Rémy Sergent, Global Leader of People and Strategy at BearingPoint
The research suggests several concrete steps that organizations should take to close the gap between climate ambition and execution:
- Integrate Technology and Sustainability Leadership: CIOs and CTOs must move beyond managing IT infrastructure and become active participants in sustainability governance, ensuring that technology decisions account for environmental impact from the start.
- Implement Transparent Digital Emissions Measurement: Organizations need dedicated tools and platforms to track the energy consumption and carbon footprint of their AI systems and digital infrastructure, creating accountability and enabling data-driven optimization.
- Adopt Specialized ESG Platforms: Two thirds of surveyed organizations believe that specialized digital sustainability platforms will be the right solution by 2030, suggesting a shift toward purpose-built software that integrates technology metrics with environmental, social, and governance reporting.

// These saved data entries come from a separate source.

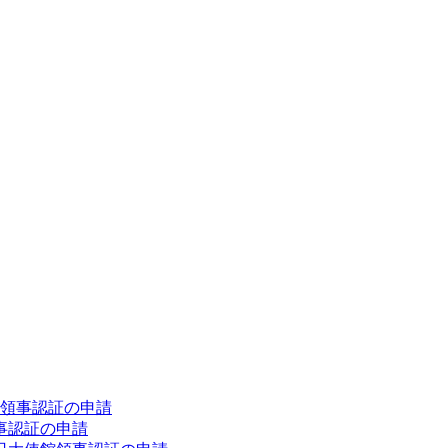
領事認証の申請
事認証の申請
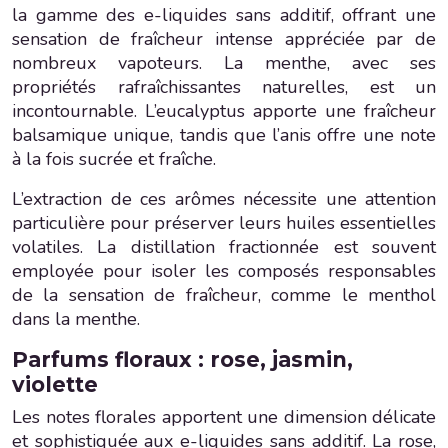
la gamme des e-liquides sans additif, offrant une
sensation de fraîcheur intense appréciée par de
nombreux vapoteurs. La menthe, avec ses
propriétés rafraîchissantes naturelles, est un
incontournable. L’eucalyptus apporte une fraîcheur
balsamique unique, tandis que l’anis offre une note
à la fois sucrée et fraîche.
L’extraction de ces arômes nécessite une attention
particulière pour préserver leurs huiles essentielles
volatiles. La distillation fractionnée est souvent
employée pour isoler les composés responsables
de la sensation de fraîcheur, comme le menthol
dans la menthe.
Parfums floraux : rose, jasmin,
violette
Les notes florales apportent une dimension délicate
et sophistiquée aux e-liquides sans additif. La rose,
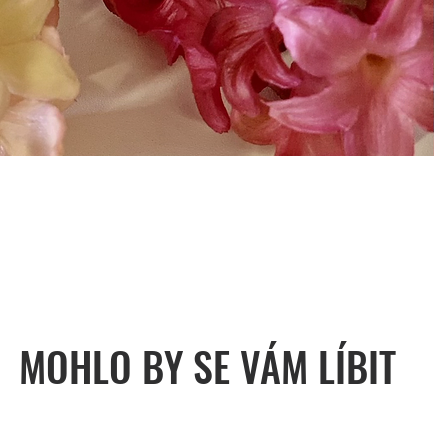
MOHLO BY SE VÁM LÍBIT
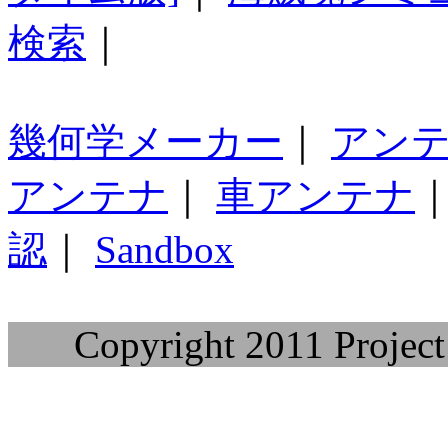
検索
｜
幾何学メーカー
｜
アン
アンテナ
｜
車アンテナ
認
｜
Sandbox
Copyright 2011 Project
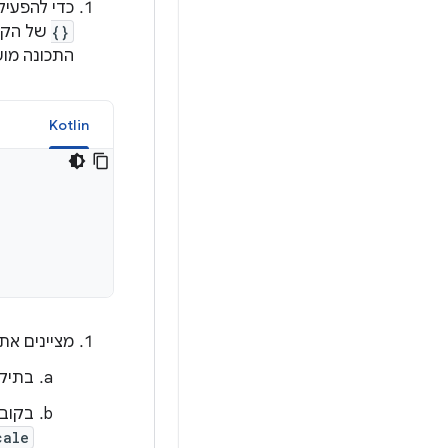
כדי להפעי
{}
של הקו
התכונה מו
Kotlin
מ
מציינים את
בתיקי
בקוב
cale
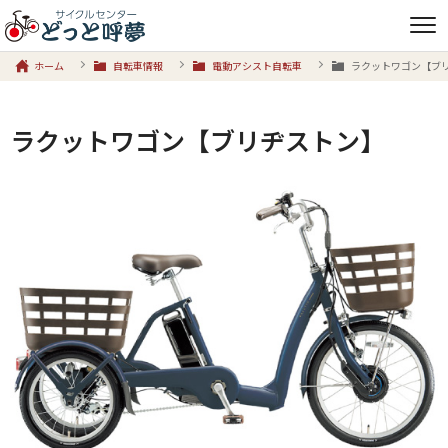
ホーム
自転車情報
電動アシスト自転車
ラクットワゴン【ブ
ラクットワゴン【ブリヂストン】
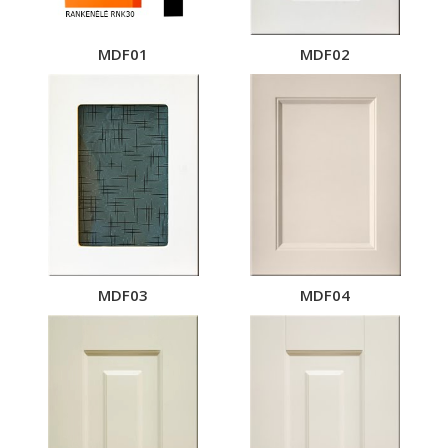
MDF01
MDF02
MDF03
MDF04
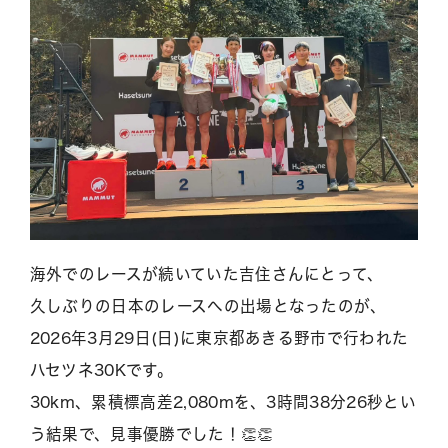
海外でのレースが続いていた吉住さんにとって、
久しぶりの日本のレースへの出場となったのが、
2026年3月29日(日)に東京都あきる野市で行われた
ハセツネ30Kです。
30km、累積標高差2,080mを、3時間38分26秒とい
う結果で、見事優勝でした！👏👏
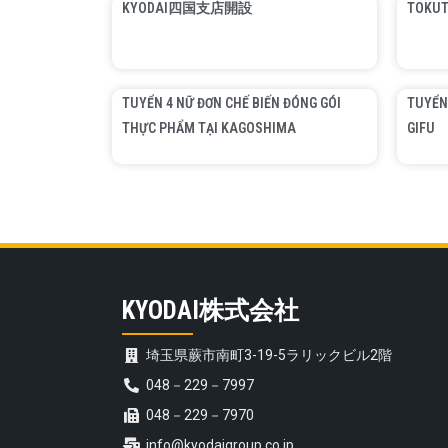
KYODAI四国支店開設
TOKUT
TUYỂN 4 NỮ ĐƠN CHẾ BIẾN ĐÓNG GÓI
TUYỂN
THỰC PHẨM TẠI KAGOSHIMA
GIFU
KYODAI株式会社
埼玉県蕨市南町3-19-5ラリックビル2階
048－229－7997
048－229－7970
info@kyodaigroup.co.jp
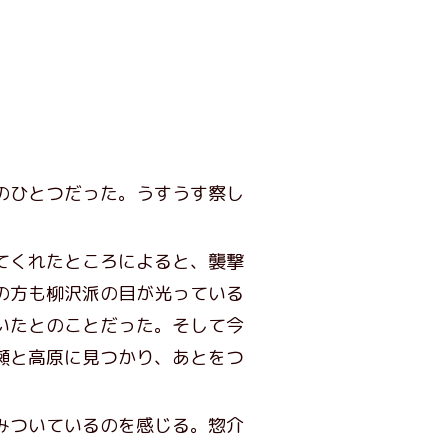
のひとつだった。うすうす察し
てくれたところによると、襲撃
の方も柳沢派の目が光っている
いたとのことだった。そして今
瀬と高原に見つかり、あとをつ
みついているのを感じる。惣介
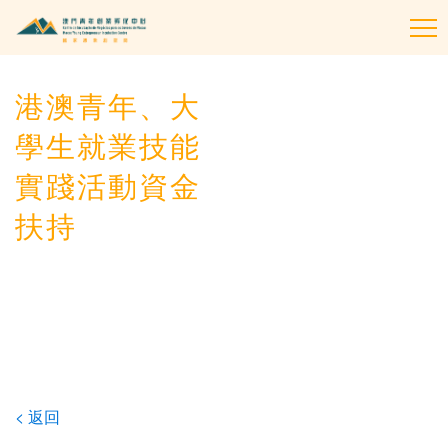
To
na
港澳青年、大
學生就業技能
實踐活動資金
扶持
< 返回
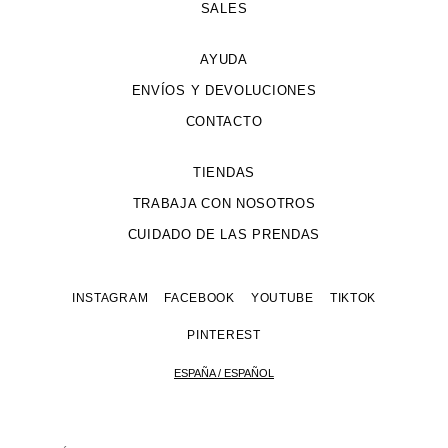
SALES
AYUDA
ENVÍOS Y DEVOLUCIONES
CONTACTO
TIENDAS
TRABAJA CON NOSOTROS
CUIDADO DE LAS PRENDAS
INSTAGRAM
FACEBOOK
YOUTUBE
TIKTOK
PINTEREST
ESPAÑA / ESPAÑOL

- Strengthen Supplier Data Collection: Companies must invest in supply chain transparency to understand the full scope of emissions from their technology vendors and partners, enabling credible reduction commitments.
- Align Business Strategy with Technology Architecture: Sustainable technology transformation requires collaboration between technology experts, sustainability leaders, and business executives to ensure that infrastructure decisions support rather than undermine climate goals.
What Does the Future Hold for AI and Corporate Sustainability?
The BearingPoint study paints a picture of an industry at an inflection point. While the digital footprint of IT remains low at most surveyed organizations, currently below 5%, it is expected to grow as AI demand accelerates . This trajectory suggests that the gap between climate commitments and execution will widen unless companies act now to build the governance and measurement infrastructure needed to manage AI responsibly.
The shift toward specialized ESG platforms reflects growing recognition that generic sustainability reporting tools are insufficient for the AI era. Two thirds of respondents believe that specialized digital sustainability platforms will be essential by 2030, indicating that organizations are beginning to invest in solutions designed specifically to track and optimize the environmental impact of technology .
The stakes are high. As AI infrastructure becomes increasingly central to business operations, the decisions companies make today about how to govern, measure, and optimize that infrastructure will determine whether artificial intelligence becomes a tool for accelerating climate progress or a new source of corporate emissions that undermines decades of sustainability work.